Vor mehr als zehn Jahren wurden erstmals Hinweise auf Zwangsarbeiter-Einsätze in kirchlichen Einrichtungen des Erzbistums Köln bekannt. Damals begann die Aufarbeitung dieses vergessenen Kapitels der Geschichte. Eine Studie liefert nun Zahlen und Hintergründe.

 (DR)

Während der NS-Zeit haben Einrichtungen im Erzbistum Köln etwa 600 bis 1.000 Zwangsarbeiter beschäftigt. Das geht aus einer am Montagabend vom Historischen Archiv des Erzbistums Köln veröffentlichten Studie hervor. Danach konnten für die Zeit des Zweiten Weltkriegs über 600 ausländische Arbeitskräfte im Erzbistum Köln verifiziert werden. Aufgrund der gestörten Quellenlage sei aber von etwa 1.000 Zwangsarbeitern auszugehen, betont die Autorin Anne Ostermann. Insgesamt seien weniger als zwei Promille aller Zwangsarbeiter in katholischen Anstalten des heutigen Erzbistums Köln tätig gewesen.



Erstmals waren im Sommer 2000 Hinweise auf Zwangsarbeiter-Einsätze in kirchlichen Einrichtungen bekanntgeworden. Ostermann arbeitete im Rahmen eines Dissertationsprojektes die Thematik der Zwangsarbeit historisch auf. Nach ihren Worten ergibt sich "das ambivalente Bild einer Kirche, die bedenkenlos vom Zwangseinsatz vieler Ausländer profitierte, aber auch von einer Institution, die diese Ausländer äußerlich nahezu unterschiedslos in die Reihen ihrer Angestellten aufnahm und ihnen dort zumindest ein erträgliches Leben ermöglichte".

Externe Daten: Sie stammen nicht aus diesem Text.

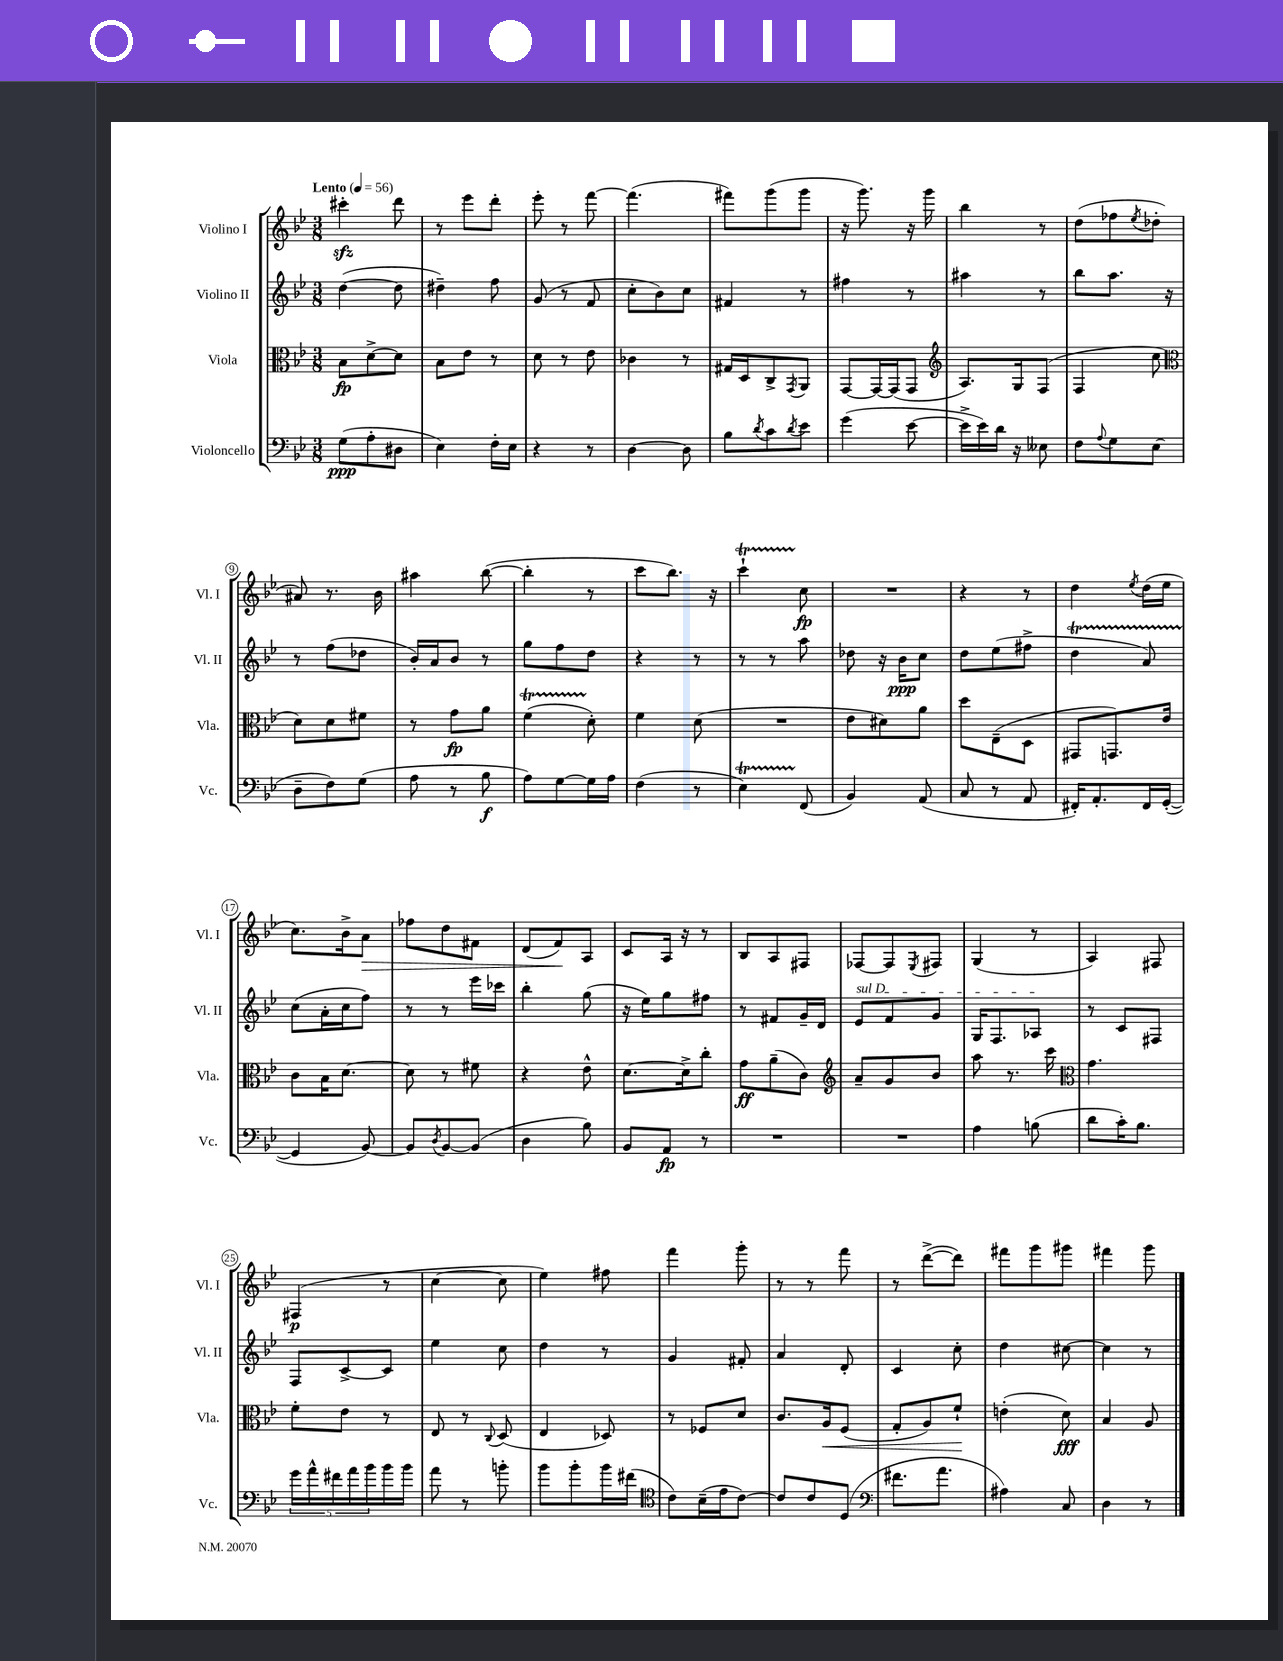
<<
\new StaffGroup <<
\new Staff = "s0" \with { instrumentName = "Violino I" shortInstrumentName = "Vl. I" } {
    \clef treble \key bes \major \numericTimeSignature \time 3/8 \tempo "Lento" 4 = 56
    cis'''4-.\sfz d'''8 |
    r8 ees'''8 d'''8-. |
    ees'''8-. r8 f'''8~ |
    f'''4.( |
    fis'''8) g'''8( g'''8 |
    r16 g'''8.) r16 g'''16 |
    bes''4 r8 |
    d''8( fes''8 \acciaccatura { ees''8 } des''8-. |
    ais'8) r8. bes'16 |
    ais''4 bes''8~( |
    bes''4-. r8 |
    c'''8 bes''8.) r16 |
    c'''4-!\startTrillSpan c''8\stopTrillSpan\fp |
    R4. |
    r4 r8 |
    d''4 \acciaccatura { ees''8 } d''16( ees''16 |
    c''8.) bes'16-> a'8\> |
    fes''8 d''8 fis'8 |
    d'8( f'8\!) a8 |
    c'8 a16 r16 r8 |
    bes8 a8 fis8 |
    fes8~ fes8 \acciaccatura { ees8 } fis8 |
    g4( r8 |
    a4) fis8 |
    fis4\p( r8 |
    c''4~ c''8 |
    ees''4) fis''8 |
    f'''4 g'''8-. |
    r8 r8 f'''8 |
    r8 d'''8~->( d'''8) |
    fis'''8 g'''8 gis'''8 |
    fis'''4 g'''8 \bar "|." |
}
\new Staff = "s1" \with { instrumentName = "Violino II" shortInstrumentName = "Vl. II" } {
    \clef treble \key bes \major \numericTimeSignature \time 3/8
    d''4~( d''8 |
    dis''4--) f''8 |
    g'8( r8 f'8 |
    c''8-. bes'8) c''8 |
    fis'4 r8 |
    fis''4 r8 |
    ais''4 r8 |
    bes''8 a''8. r16 |
    r8 f''8( des''8 |
    bes'16-.) a'16 bes'8 r8 |
    g''8 f''8 d''8 |
    r4 r8 |
    r8 r8 a''8 |
    des''8 r16 bes'16\ppp c''8 |
    d''8 ees''8( fis''8-> |
    d''4\startTrillSpan a'8) |
    c''8\stopTrillSpan( a'16-. c''16 f''8) |
    r8 r8 ees'''16 ces'''16 |
    bes''4-. g''8( |
    r16 ees''16) g''8 fis''8 |
    r8 fis'8 g'16-- d'16 |
    \once \override TextSpanner.bound-details.left.text = \markup { \italic "sul D" } ees'8\startTextSpan f'8 g'8 |
    g16 f8. aes8\stopTextSpan |
    r8 c'8 fis8 |
    f8 c'8~-> c'8 |
    ees''4 c''8 |
    d''4 r8 |
    g'4 fis'8-. |
    a'4 d'8-. |
    c'4 c''8-. |
    d''4 cis''8~ |
    cis''4 r8 \bar "|." |
}
\new Staff = "s2" \with { instrumentName = "Viola" shortInstrumentName = "Vla." } {
    \clef alto \key bes \major \numericTimeSignature \time 3/8
    bes8\fp d'8~-> d'8 |
    bes8 ees'8 r8 |
    d'8 r8 ees'8 |
    ces'4 r8 |
    gis16 d16 c8-> \acciaccatura { g,8 } a,8 |
    g,8~ g,16~ g,16( g,8 |
    \clef treble a8.) g16 f8( |
    f4 c''8 |
    \clef alto d'8) d'8 fis'8 |
    r8 g'8\fp a'8 |
    f'4\startTrillSpan( d'8-.\stopTrillSpan) |
    f'4 d'8( |
    R4. |
    ees'8 dis'8) a'8 |
    d''8 ees8--( d8 |
    gis,8 g,8.) ees'16 |
    c'8 bes16 d'8.~ |
    d'8 r8 fis'8 |
    r4 ees'8-^ |
    d'8.~ d'16-> c''8-. |
    g'8\ff a'8--( c'8) |
    \clef treble a'8-- g'8 bes'8 |
    a''8 r8. c'''16 |
    \clef alto g'4. |
    f'8-. ees'8 r8 |
    ees8 r8 \appoggiatura { c8 } d8( |
    ees4 des8) |
    r8 fes8 d'8 |
    c'8. a16\< f8( |
    g8-. a8) f'8-!\! |
    e'4-.( d'8\fff) |
    bes4 a8 \bar "|." |
}
\new Staff = "s3" \with { instrumentName = "Violoncello" shortInstrumentName = "Vc." } {
    \clef bass \key bes \major \numericTimeSignature \time 3/8
    g8\ppp( a8-. dis8 |
    ees4) f16-. ees16 |
    r4 r8 |
    d4~ d8 |
    bes8 \acciaccatura { d'8 } c'8 \acciaccatura { d'8 } ees'8 |
    g'4( ees'8~ |
    ees'16-> ees'16) d'16 r16 eeses8 |
    f8 \appoggiatura { a8 } g8 ees8( |
    d8-- f8) g8( |
    a8 r8 bes8\f |
    a8) g8~ g16 a16 |
    f4( r8 |
    ees4\startTrillSpan) f,8\stopTrillSpan( |
    bes,4) a,8( |
    c8 r8 a,8 |
    fis,16-.) a,8.-. fis,16 g,16~-.( |
    g,4 bes,8~) |
    bes,8 \acciaccatura { d8 } bes,8~ bes,8( |
    d4 bes8) |
    bes,8 a,8\fp r8 |
    R4. |
    R4. |
    a4 b8( |
    d'8 c'16-.) bes8. |
    \tuplet 5/4 { g'16 a'16-^ fis'16 a'16 bes'16 } bes'16 bes'16 |
    a'8 r8 b'8-. |
    bes'8 bes'8-. bes'16 fis'16( |
    \clef tenor c'8) bes16--( ees'16 c'8~) |
    c'8 c'8 d8( |
    \clef bass fis'8. a'8. |
    ais4) c8 |
    d4 r8 \bar "|." |
}
>>
>>
\layout { \context { \Score \override BarNumber.stencil = #(make-stencil-circler 0.1 0.3 ly:text-interface::print) } }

Großzügiger Umgang mit Regeln

Zunächst sei für einige kirchliche Einrichtungen vor allem der geringe Lohn für die osteuropäischen Ausländer attraktiv gewesen, so Ostermann. Letztlich seien dann vor allem kirchliche Krankenhäuser wegen steigender Anforderungen und immer weniger Personal auf die Beschäftigung von Ausländern angewiesen gewesen, um personelle Engpässe überleben zu können. Die überwiegende Anzahl der kirchlichen Zwangsarbeiter seien Frauen gewesen und zumeist in der Haus- oder Landwirtschaft von Anstalten einige Wochen bis mehrere Jahre beschäftigt gewesen. Unter den Zwangsarbeitern seien sowohl junge wie alte Menschen gewesen; die meisten seien aber zwischen 16 und 20 Jahren alt gewesen, so die Historikerin.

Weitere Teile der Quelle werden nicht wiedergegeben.